Earlier this year, we ate at The Slanted Door, Charles Phan’s famous Vietnamese restaurant. The Lovely and I ate at the bar, had some delicious oysters and shared a few other plates as we ate and drank our way through the entire Ferry Building. Going to The Slanted Door was a near pilgrimage for us because we have been making this dish of his forever.

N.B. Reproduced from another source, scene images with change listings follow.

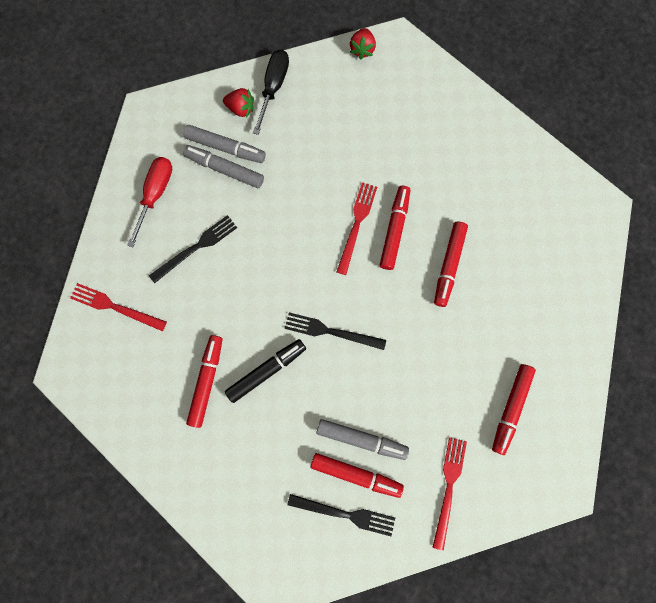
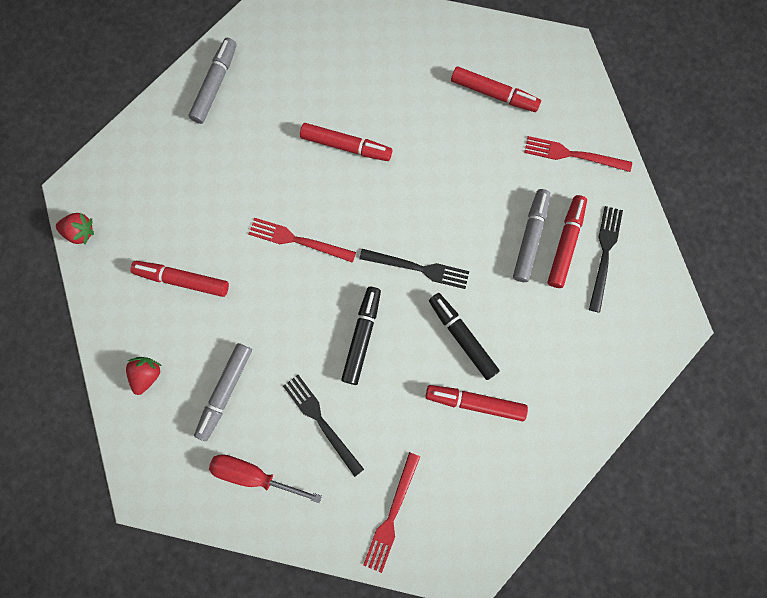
camera: 90 degrees left, 0 degrees up
grey marker [184,125,266,163] -> grey marker moved to [189,38,237,124]
black screwdriver [253,49,289,135] -> none
black fork [285,313,386,350] -> black fork turned 90 degrees counterclockwise [359,249,469,289]
red marker [380,186,410,270] -> red marker moved to [130,261,229,297]
none -> black marker [341,287,381,385]

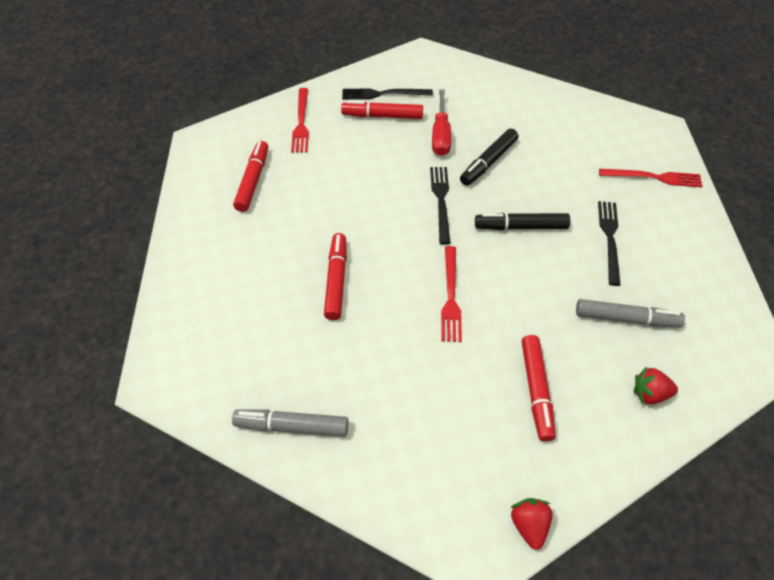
camera: 105 degrees left, 25 degrees down
red screwdriver [209,454,322,503] -> red screwdriver moved to [432,89,451,156]
black fork [283,375,364,477] -> black fork turned 150 degrees clockwise [598,201,621,286]
red marker [426,385,528,421] -> none
grey marker [513,189,550,282] -> none

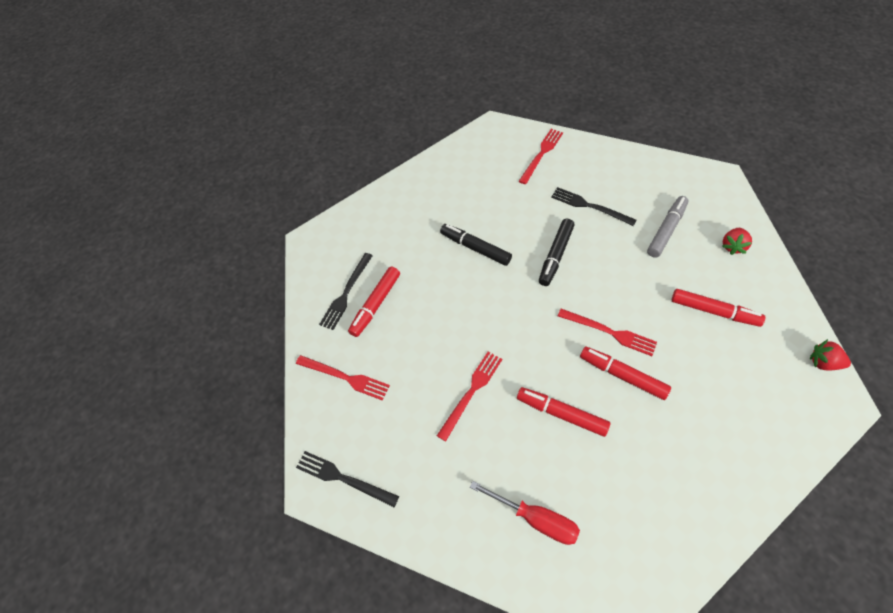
camera: 60 degrees left, 5 degrees up
grey marker [232,409,349,437] -> none
red marker [233,141,268,212] -> red marker moved to [580,346,671,400]
black fork [430,167,451,245] -> black fork moved to [296,451,399,507]
red screwdriver [432,89,451,156] -> red screwdriver moved to [470,481,580,545]
black marker [460,128,518,186] -> black marker turned 150 degrees clockwise [440,224,512,266]
none -> red fork [437,352,502,441]

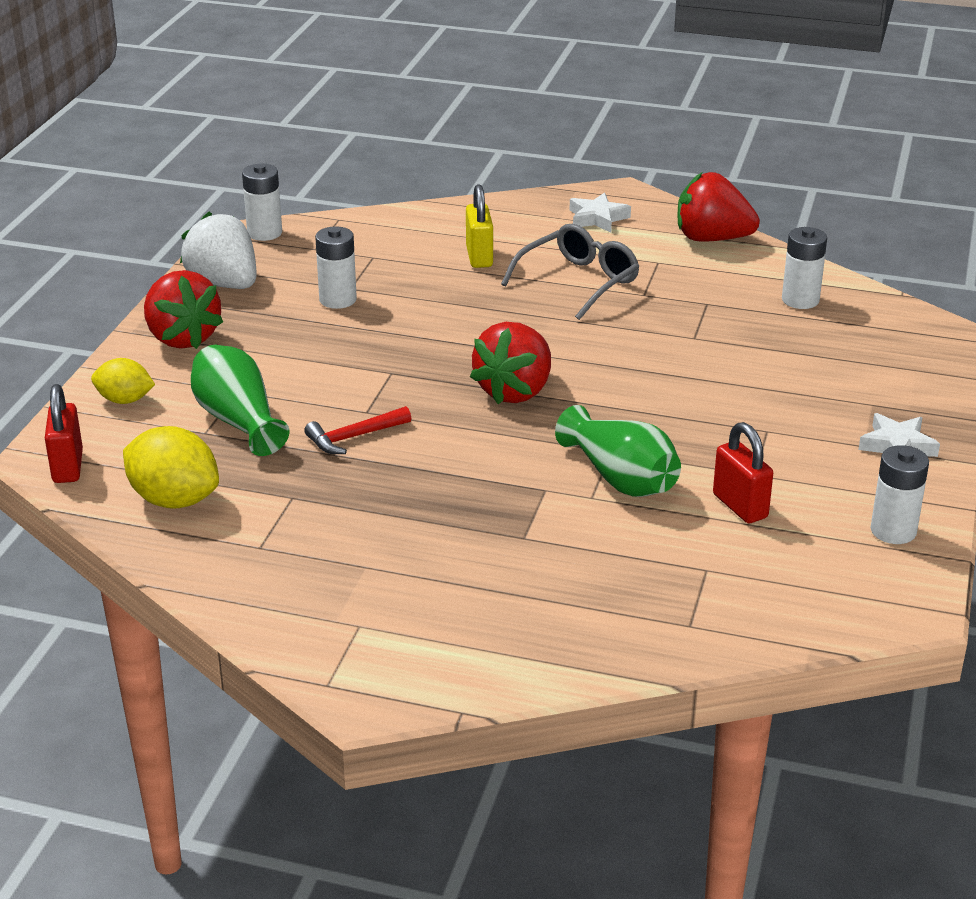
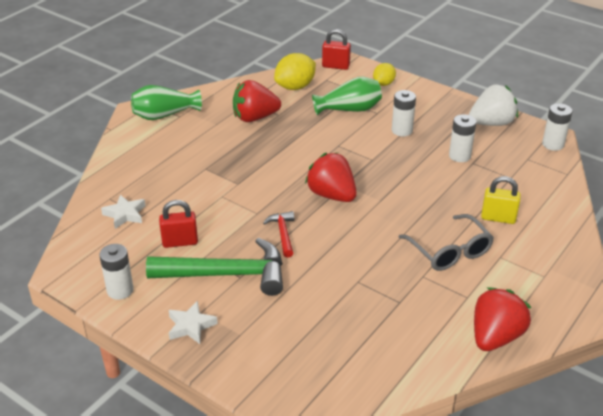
camera: 110 degrees right, 5 degrees up
red strawberry [144,270,223,349] -> red strawberry moved to [233,80,281,122]
red hammer [304,406,411,454] -> red hammer moved to [263,211,294,258]
green vase [555,405,681,497] -> green vase moved to [131,85,202,120]
white star [569,192,631,233] -> white star moved to [101,195,146,229]
white battery [782,227,827,309] -> white battery moved to [392,90,416,136]
none -> green hammer [146,238,283,296]

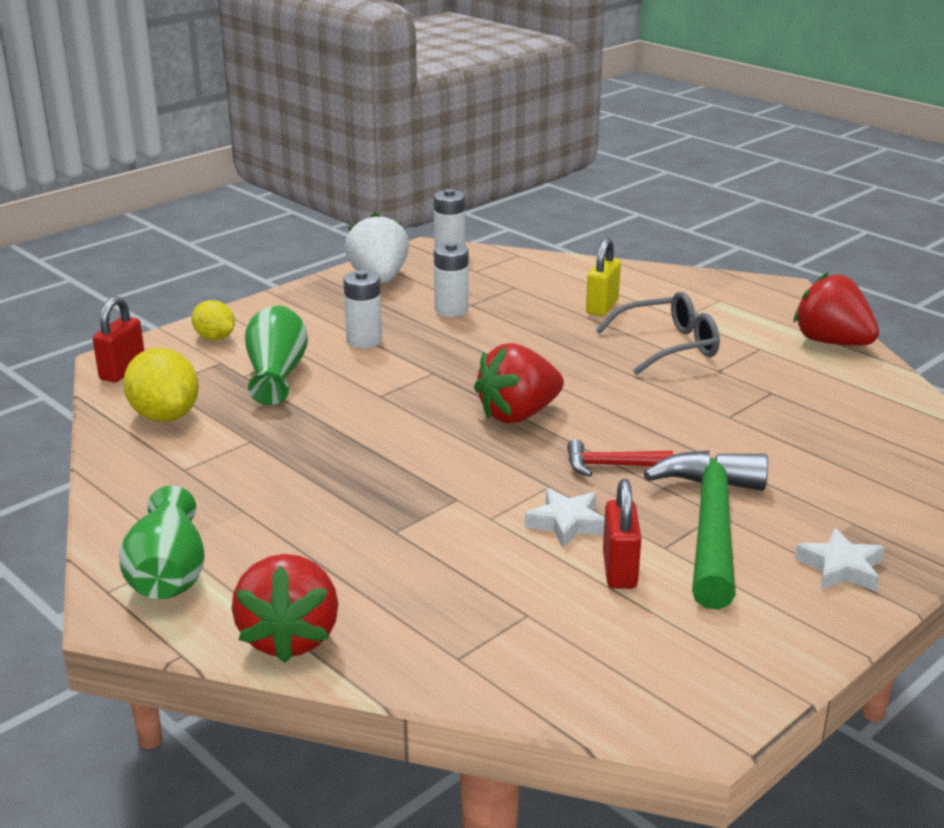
camera: 80 degrees left, 10 degrees down
white battery [99,244,134,300] -> none
white star [101,195,146,229] -> white star moved to [525,488,605,548]
red strawberry [233,80,281,122] -> red strawberry moved to [231,554,338,663]

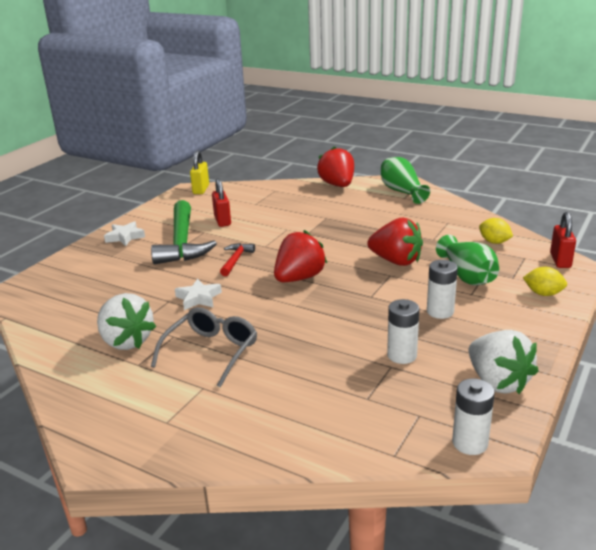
camera: 165 degrees right, 0 degrees up
yellow lemon [123,348,199,422] -> yellow lemon [479,218,513,244], size x0.62
white star [525,488,605,548] -> white star moved to [175,279,222,310]
red hammer [567,439,673,477] -> red hammer turned 60 degrees counterclockwise [220,243,255,276]
yellow padlock [586,238,621,316] -> yellow padlock moved to [190,150,209,194]
grey glasses [596,292,720,375] -> grey glasses turned 150 degrees clockwise [151,307,257,388]
red strawberry [794,272,879,346] -> red strawberry moved to [367,218,423,266]
none -> white strawberry [97,293,156,350]

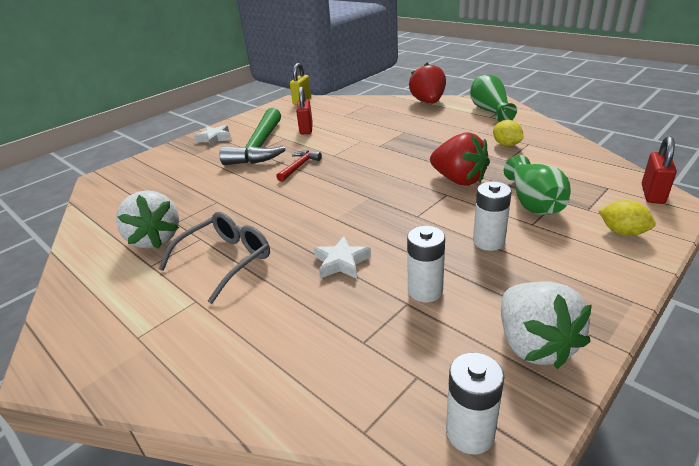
camera: 15 degrees right, 5 degrees up
white star [175,279,222,310] -> white star moved to [314,236,371,279]
red strawberry [274,230,327,282] -> none
yellow lemon [479,218,513,244] -> yellow lemon moved to [493,120,524,146]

I first made this black pepper chicken thigh recipe around 1998 and have likely made it over 150 times. It is a great introduction to the hot, sour, salty sweet flavors of Vietnamese food. It can also be made in 30 minutes and many of the ingredients are pantry staples. Fish Sauce is available in most big supermarkets, however buy it at an Asian market if you can, It is much less expensive, and likely more authentic. I use exactly two medium serrano peppers, sliced longways and leave the seeds in. Sometimes, depending on the potency of the serrano, It can render the dish really spicy. Experiment with the amount of peppers to adjust to your own heat tolerances. I like hot food, but cannot tolerate it as much as the Lovely, so I suspect 2 serranos is a good starting point. Boneless, skinless chicken thighs work perfectly in this dish because the sauce needs a solid 15-20 minutes to cook down to a syrupy consistency. Be patient!
Recipe. Serves four.
1/2 cup dark brown sugar
1/4 plus two tablespoons cup fish sauce (I use 3 crabs brand)
1/4 cup water
3 tablespoons rice vinegar
2 teaspoons chopped garlic
2 tablespoons grated fresh ginger
1 tablespoon coarsely ground black pepper
2 serrano chiles, sliced lengthwise, seeds and ribs left in
1 tablespoon canola oil
2 large shallots, thinly sliced
one pound boneless, skinless chicken thighs, cut into one inch pieces
steamed jasmine rice
In a bowl, combine the first 8 ingredients, and stir well to disolve the sugar.
In a deep skillet, heat the oil and add the sliced shallot. When the shallot is wilted, add the fish sauce mixture and the chicken and simmer for 15 to 20 minutes on medium high heat until the sauce is thick, like pancake syrup.
Serve with the steamed jasmine rice. An oaky California Chardonnay pairs well, as does a dry Riesling.